Information given: Begin

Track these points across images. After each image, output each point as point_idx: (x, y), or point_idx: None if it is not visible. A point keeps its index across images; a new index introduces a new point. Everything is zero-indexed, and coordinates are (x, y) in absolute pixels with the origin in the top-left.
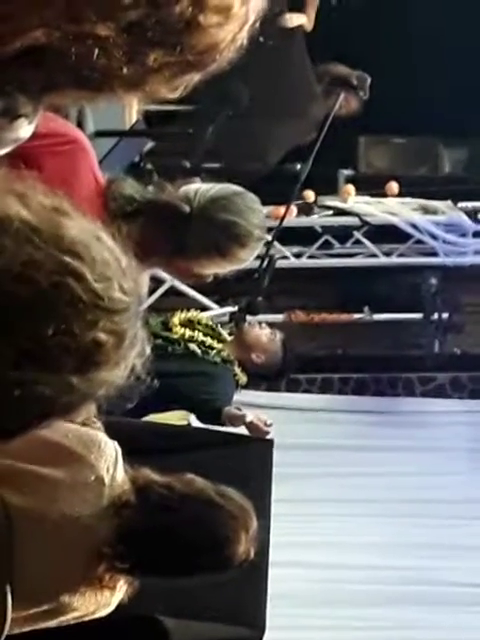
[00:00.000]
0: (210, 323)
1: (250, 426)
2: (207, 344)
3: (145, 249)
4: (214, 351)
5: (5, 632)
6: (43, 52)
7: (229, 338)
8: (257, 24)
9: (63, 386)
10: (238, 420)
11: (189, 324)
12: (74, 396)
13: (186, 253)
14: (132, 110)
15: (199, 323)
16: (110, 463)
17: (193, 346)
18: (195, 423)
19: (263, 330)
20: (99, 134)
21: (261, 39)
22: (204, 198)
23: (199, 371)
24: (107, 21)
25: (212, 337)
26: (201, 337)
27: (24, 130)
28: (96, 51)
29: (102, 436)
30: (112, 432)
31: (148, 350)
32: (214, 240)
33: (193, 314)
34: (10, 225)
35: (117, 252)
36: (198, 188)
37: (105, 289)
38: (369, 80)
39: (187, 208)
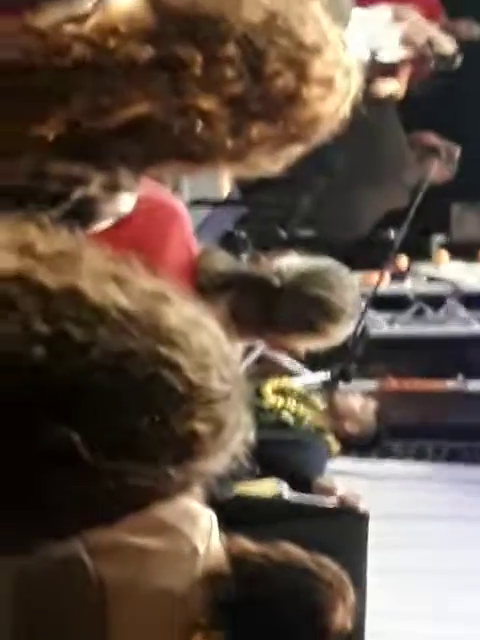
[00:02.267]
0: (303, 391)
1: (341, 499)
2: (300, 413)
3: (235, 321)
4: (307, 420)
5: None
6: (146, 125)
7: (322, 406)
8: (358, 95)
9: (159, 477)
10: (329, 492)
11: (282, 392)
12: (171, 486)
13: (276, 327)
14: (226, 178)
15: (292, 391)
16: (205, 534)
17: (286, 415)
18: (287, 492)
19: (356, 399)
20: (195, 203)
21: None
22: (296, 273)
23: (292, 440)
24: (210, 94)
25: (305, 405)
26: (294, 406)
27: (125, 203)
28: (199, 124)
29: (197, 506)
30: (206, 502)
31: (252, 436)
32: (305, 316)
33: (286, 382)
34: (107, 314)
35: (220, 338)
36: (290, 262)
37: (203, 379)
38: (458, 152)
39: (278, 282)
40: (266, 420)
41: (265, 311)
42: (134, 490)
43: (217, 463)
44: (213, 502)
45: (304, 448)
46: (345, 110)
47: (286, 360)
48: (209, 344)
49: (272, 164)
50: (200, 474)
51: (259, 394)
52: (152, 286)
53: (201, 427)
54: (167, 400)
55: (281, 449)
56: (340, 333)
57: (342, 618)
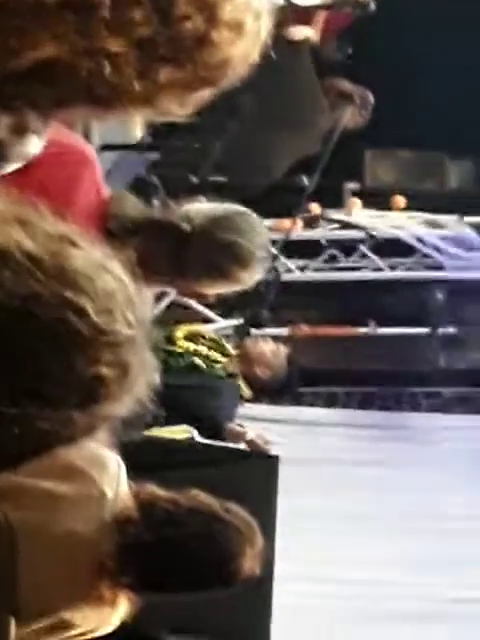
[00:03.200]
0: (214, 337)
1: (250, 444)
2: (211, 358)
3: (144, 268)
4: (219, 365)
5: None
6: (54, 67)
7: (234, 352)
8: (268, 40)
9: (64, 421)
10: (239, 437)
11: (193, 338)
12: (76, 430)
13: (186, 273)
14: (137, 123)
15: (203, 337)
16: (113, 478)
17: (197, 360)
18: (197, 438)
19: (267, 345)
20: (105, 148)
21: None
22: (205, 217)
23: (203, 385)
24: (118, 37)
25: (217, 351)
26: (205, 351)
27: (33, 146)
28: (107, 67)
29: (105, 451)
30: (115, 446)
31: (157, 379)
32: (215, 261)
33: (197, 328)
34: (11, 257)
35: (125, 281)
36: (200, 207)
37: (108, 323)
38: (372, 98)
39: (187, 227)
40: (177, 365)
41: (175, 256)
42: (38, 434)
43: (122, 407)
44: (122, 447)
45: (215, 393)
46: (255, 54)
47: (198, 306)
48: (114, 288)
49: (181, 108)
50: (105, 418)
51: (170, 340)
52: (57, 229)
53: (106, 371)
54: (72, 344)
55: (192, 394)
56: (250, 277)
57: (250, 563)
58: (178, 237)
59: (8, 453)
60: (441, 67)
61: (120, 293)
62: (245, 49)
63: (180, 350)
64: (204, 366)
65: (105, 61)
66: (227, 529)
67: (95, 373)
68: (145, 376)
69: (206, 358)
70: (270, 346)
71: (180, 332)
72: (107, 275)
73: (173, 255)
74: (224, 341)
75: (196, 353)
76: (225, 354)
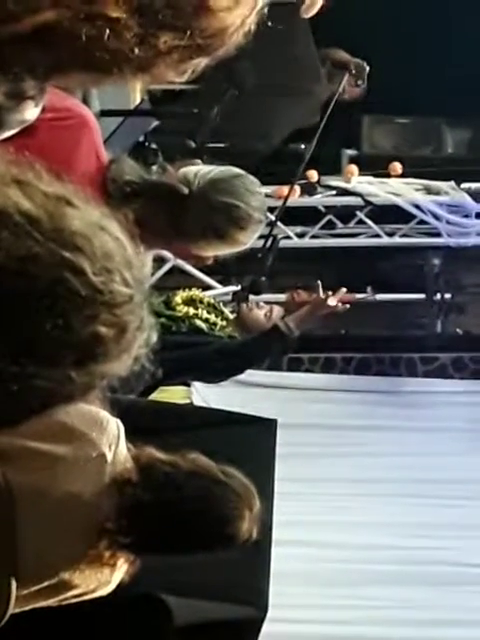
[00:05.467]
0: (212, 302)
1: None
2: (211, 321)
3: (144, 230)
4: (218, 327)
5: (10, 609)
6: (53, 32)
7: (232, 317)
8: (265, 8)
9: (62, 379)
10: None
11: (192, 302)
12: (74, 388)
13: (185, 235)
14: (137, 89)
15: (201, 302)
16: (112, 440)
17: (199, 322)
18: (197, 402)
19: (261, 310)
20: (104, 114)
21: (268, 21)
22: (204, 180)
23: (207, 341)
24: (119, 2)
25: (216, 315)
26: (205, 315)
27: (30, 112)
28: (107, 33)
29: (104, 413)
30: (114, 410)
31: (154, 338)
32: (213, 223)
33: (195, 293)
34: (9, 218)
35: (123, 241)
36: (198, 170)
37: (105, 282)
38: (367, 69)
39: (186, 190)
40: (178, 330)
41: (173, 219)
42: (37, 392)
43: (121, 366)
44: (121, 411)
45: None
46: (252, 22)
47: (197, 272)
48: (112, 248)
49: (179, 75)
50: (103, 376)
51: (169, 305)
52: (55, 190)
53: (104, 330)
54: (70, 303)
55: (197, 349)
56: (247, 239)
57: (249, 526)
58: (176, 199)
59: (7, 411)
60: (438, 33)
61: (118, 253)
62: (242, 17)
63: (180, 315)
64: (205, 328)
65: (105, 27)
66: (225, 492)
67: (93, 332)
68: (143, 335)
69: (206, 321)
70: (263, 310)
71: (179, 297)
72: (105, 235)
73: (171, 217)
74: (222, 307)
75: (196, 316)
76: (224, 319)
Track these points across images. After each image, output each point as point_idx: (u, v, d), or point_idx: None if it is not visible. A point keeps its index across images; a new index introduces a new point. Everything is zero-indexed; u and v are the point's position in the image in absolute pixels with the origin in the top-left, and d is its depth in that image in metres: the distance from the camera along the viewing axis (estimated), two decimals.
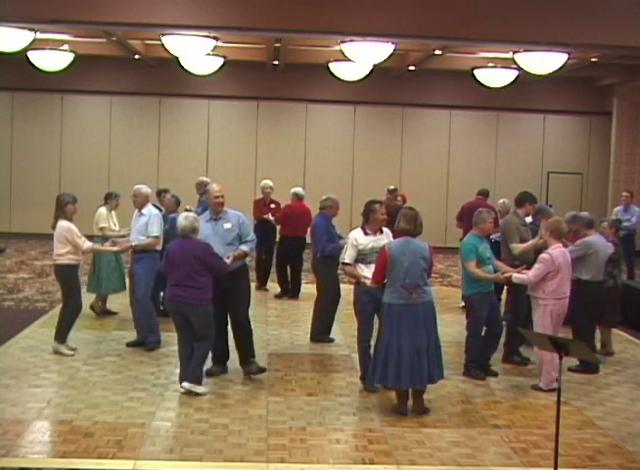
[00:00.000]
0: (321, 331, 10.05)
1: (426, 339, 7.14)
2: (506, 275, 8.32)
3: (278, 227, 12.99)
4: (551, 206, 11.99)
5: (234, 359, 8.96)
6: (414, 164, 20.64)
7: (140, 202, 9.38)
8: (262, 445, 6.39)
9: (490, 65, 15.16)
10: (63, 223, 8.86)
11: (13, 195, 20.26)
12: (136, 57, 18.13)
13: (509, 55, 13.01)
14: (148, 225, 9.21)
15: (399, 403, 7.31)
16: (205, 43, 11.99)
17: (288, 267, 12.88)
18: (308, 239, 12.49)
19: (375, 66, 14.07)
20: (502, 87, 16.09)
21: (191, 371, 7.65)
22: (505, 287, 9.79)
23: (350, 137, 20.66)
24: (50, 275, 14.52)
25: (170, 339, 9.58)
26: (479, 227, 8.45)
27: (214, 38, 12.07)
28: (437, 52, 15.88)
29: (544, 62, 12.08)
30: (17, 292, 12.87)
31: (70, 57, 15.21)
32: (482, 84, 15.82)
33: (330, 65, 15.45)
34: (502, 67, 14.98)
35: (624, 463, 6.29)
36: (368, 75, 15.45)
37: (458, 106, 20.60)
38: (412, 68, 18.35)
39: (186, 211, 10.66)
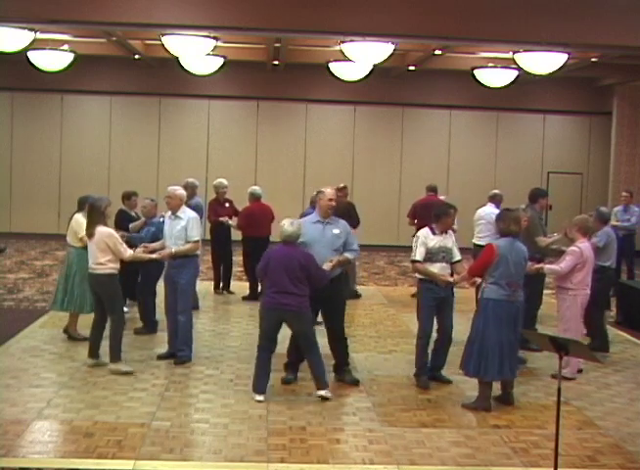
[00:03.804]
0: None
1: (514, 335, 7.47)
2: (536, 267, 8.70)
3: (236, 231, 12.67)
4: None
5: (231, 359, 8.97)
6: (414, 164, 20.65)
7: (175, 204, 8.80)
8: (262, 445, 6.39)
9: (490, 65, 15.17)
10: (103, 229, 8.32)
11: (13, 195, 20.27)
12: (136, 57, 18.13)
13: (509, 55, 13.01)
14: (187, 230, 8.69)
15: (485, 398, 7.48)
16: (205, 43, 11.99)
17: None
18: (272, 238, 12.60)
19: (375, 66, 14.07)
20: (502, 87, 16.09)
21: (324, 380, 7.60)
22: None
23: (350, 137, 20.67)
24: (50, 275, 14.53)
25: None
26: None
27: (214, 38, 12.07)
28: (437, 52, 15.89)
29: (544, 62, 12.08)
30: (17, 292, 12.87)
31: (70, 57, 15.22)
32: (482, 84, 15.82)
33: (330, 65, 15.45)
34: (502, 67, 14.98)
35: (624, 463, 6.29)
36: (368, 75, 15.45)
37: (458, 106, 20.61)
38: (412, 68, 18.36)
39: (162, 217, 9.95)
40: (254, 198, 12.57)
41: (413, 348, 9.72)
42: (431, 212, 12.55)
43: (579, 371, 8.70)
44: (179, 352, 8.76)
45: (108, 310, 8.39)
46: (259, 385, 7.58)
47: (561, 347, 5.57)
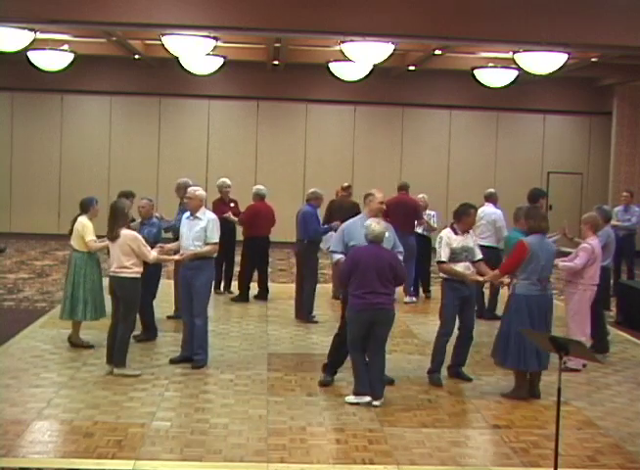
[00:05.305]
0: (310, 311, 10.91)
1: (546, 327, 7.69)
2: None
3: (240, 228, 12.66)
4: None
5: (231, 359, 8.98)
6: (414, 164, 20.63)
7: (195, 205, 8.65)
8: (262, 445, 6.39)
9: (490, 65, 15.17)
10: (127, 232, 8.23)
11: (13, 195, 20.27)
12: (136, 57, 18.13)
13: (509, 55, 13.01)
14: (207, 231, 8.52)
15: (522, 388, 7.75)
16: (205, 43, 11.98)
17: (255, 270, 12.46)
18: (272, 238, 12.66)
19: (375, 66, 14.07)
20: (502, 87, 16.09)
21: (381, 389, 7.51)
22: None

Information given: End

Task goal: Gather all lines with the string "images" from the data.

Completed task:
Track these points across images. After each image, output each point as point_idx: (x, y), or point_idx: None if it is not visible. A point keeps its index across images; a new index introduces a new point. Everything is zero-indexed, and coordinates are (x, y) in absolute pixels with the origin in the top-left.
Track these points across images. After each image, output each point as point_idx: (u, v, d), or point_idx: None if it is not visible. A point keeps its index across images; a new index introduces a new point. Everything is zero-indexed; u and v are the point's position in the image in absolute pixels with the origin in the top-left, and d is its depth in that image in metres: the distance from the camera along the viewing axis (estimated), two decimals.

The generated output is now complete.